**Input**
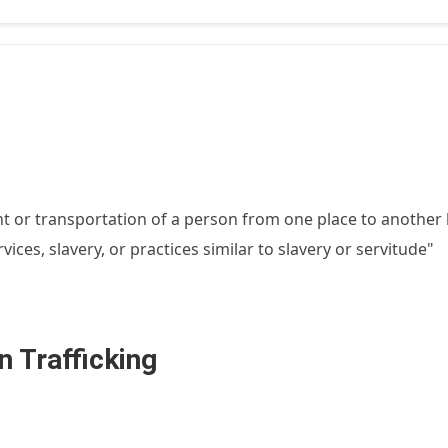
 or transportation of a person from one place to another 
ices, slavery, or practices similar to slavery or servitude"
 Trafficking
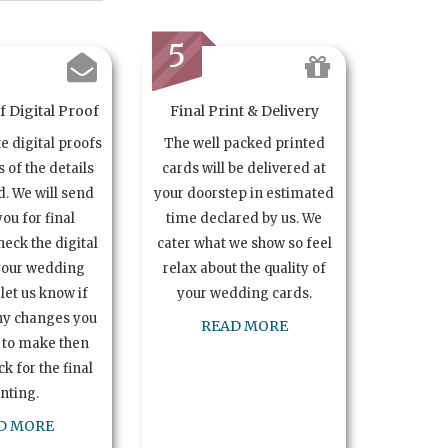
5
 Digital Proof
Final Print & Delivery
te digital proofs
The well packed printed
s of the details
cards will be delivered at
. We will send
your doorstep in estimated
you for final
time declared by us. We
heck the digital
cater what we show so feel
your wedding
relax about the quality of
let us know if
your wedding cards.
ny changes you
READ MORE
 to make then
k for the final
inting.
D MORE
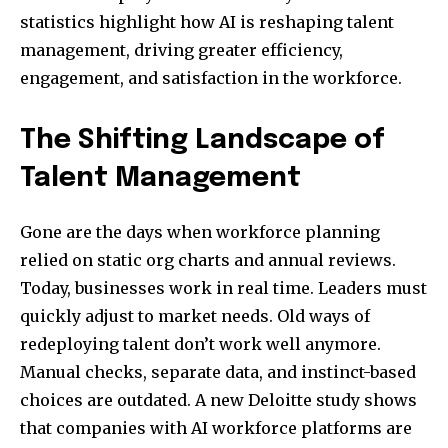
statistics highlight how AI is reshaping talent
management, driving greater efficiency,
engagement, and satisfaction in the workforce.
The Shifting Landscape of
Talent Management
Gone are the days when workforce planning
relied on static org charts and annual reviews.
Today, businesses work in real time. Leaders must
quickly adjust to market needs. Old ways of
redeploying talent don’t work well anymore.
Manual checks, separate data, and instinct-based
choices are outdated. A new Deloitte study shows
that companies with AI workforce platforms are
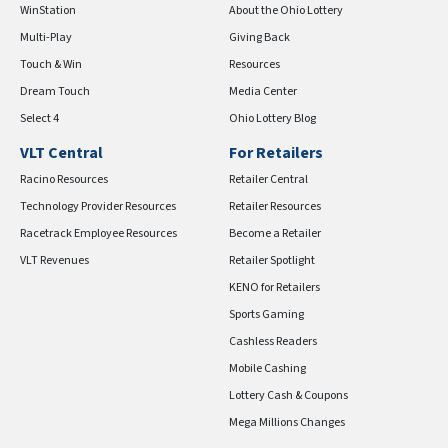
WinStation
About the Ohio Lottery
Multi-Play
Giving Back
Touch & Win
Resources
Dream Touch
Media Center
Select 4
Ohio Lottery Blog
VLT Central
For Retailers
Racino Resources
Retailer Central
Technology Provider Resources
Retailer Resources
Racetrack Employee Resources
Become a Retailer
VLT Revenues
Retailer Spotlight
KENO for Retailers
Sports Gaming
Cashless Readers
Mobile Cashing
Lottery Cash & Coupons
Mega Millions Changes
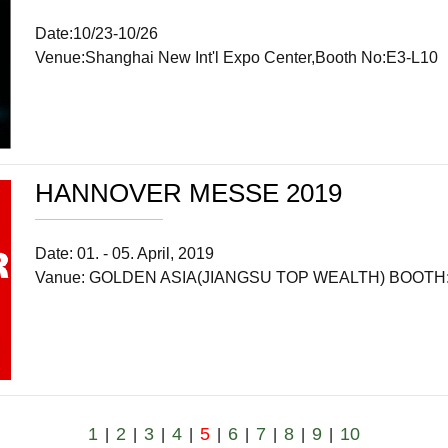
Date:10/23-10/26
Venue:Shanghai New Int'l Expo Center,Booth No:E3-L10
HANNOVER MESSE 2019
Date: 01. - 05. April, 2019
Vanue: GOLDEN ASIA(JIANGSU TOP WEALTH) BOOTH: 
1
2
3
4
5
6
7
8
9
10
|
|
|
|
|
|
|
|
|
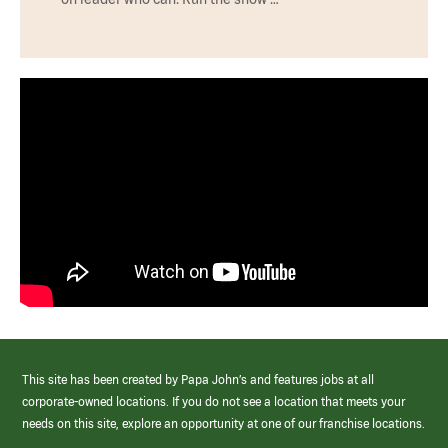
This site has been created by Papa John’s and features jobs at all
corporate-owned locations. If you do not see a location that meets your
needs on this site, explore an opportunity at one of our franchise locations.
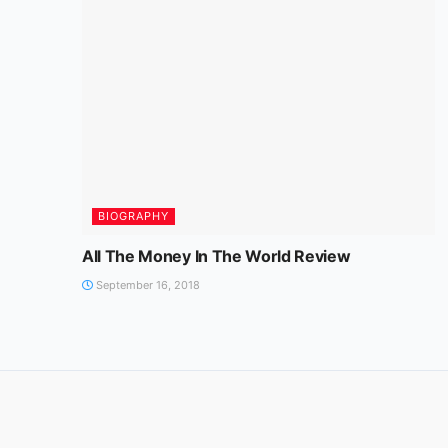
BIOGRAPHY
All The Money In The World Review
September 16, 2018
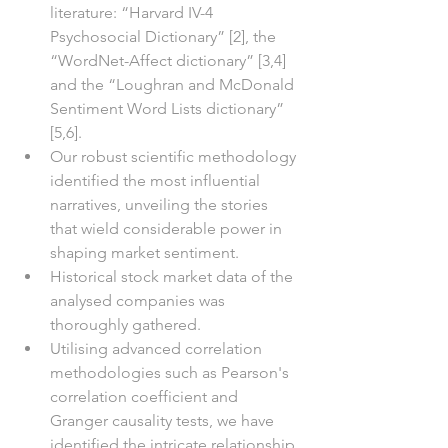
literature: “Harvard IV-4 
Psychosocial Dictionary” [2], the 
“WordNet-Affect dictionary” [3,4] 
and the “Loughran and McDonald 
Sentiment Word Lists dictionary” 
[5,6]. 
Our robust scientific methodology 
identified the most influential 
narratives, unveiling the stories 
that wield considerable power in 
shaping market sentiment.
Historical stock market data of the 
analysed companies was 
thoroughly gathered.
Utilising advanced correlation 
methodologies such as Pearson's 
correlation coefficient and 
Granger causality tests, we have 
identified the intricate relationship 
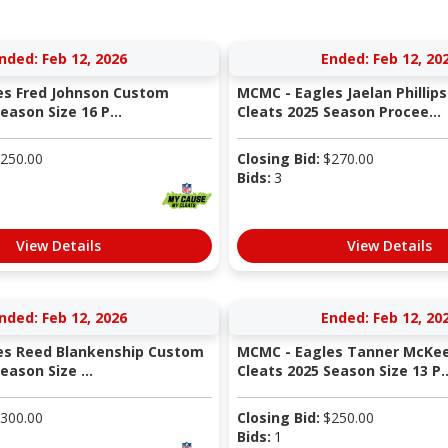
nded: Feb 12, 2026
Ended: Feb 12, 20
es Fred Johnson Custom
MCMC - Eagles Jaelan Phillip
eason Size 16 P...
Cleats 2025 Season Procee...
250.00
Closing Bid:
$
270.00
Bids:
3
View Details
View Details
nded: Feb 12, 2026
Ended: Feb 12, 20
es Reed Blankenship Custom
MCMC - Eagles Tanner McKe
eason Size ...
Cleats 2025 Season Size 13 P..
300.00
Closing Bid:
$
250.00
Bids:
1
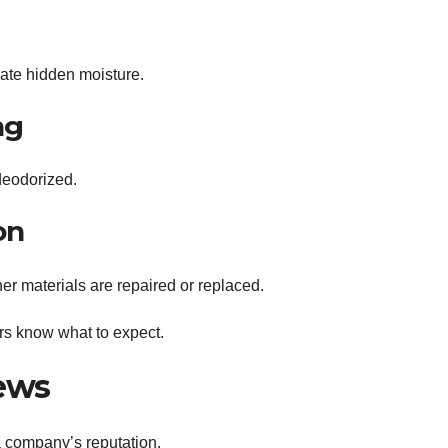
nate hidden moisture.
ng
deodorized.
on
er materials are repaired or replaced.
s know what to expect.
ews
a company’s reputation.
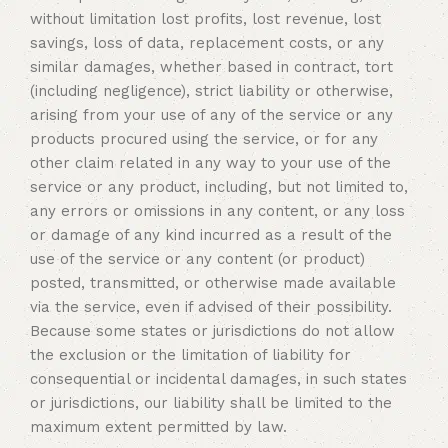
without limitation lost profits, lost revenue, lost
savings, loss of data, replacement costs, or any
similar damages, whether based in contract, tort
(including negligence), strict liability or otherwise,
arising from your use of any of the service or any
products procured using the service, or for any
other claim related in any way to your use of the
service or any product, including, but not limited to,
any errors or omissions in any content, or any loss
or damage of any kind incurred as a result of the
use of the service or any content (or product)
posted, transmitted, or otherwise made available
via the service, even if advised of their possibility.
Because some states or jurisdictions do not allow
the exclusion or the limitation of liability for
consequential or incidental damages, in such states
or jurisdictions, our liability shall be limited to the
maximum extent permitted by law.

**What this task involves**
Please edit the data from the line containing "nate hidden moisture." through the end of the data so that "jurisdictions" becomes "territories" and nothing else changes. Return only those lines, and leave out the pictures.

**Output for this task**
nate hidden moisture.
ng
deodorized.
on
er materials are repaired or replaced.
s know what to expect.
ews
a company’s reputation.
without limitation lost profits, lost revenue, lost
savings, loss of data, replacement costs, or any
similar damages, whether based in contract, tort
(including negligence), strict liability or otherwise,
arising from your use of any of the service or any
products procured using the service, or for any
other claim related in any way to your use of the
service or any product, including, but not limited to,
any errors or omissions in any content, or any loss
or damage of any kind incurred as a result of the
use of the service or any content (or product)
posted, transmitted, or otherwise made available
via the service, even if advised of their possibility.
Because some states or territories do not allow
the exclusion or the limitation of liability for
consequential or incidental damages, in such states
or territories, our liability shall be limited to the
maximum extent permitted by law.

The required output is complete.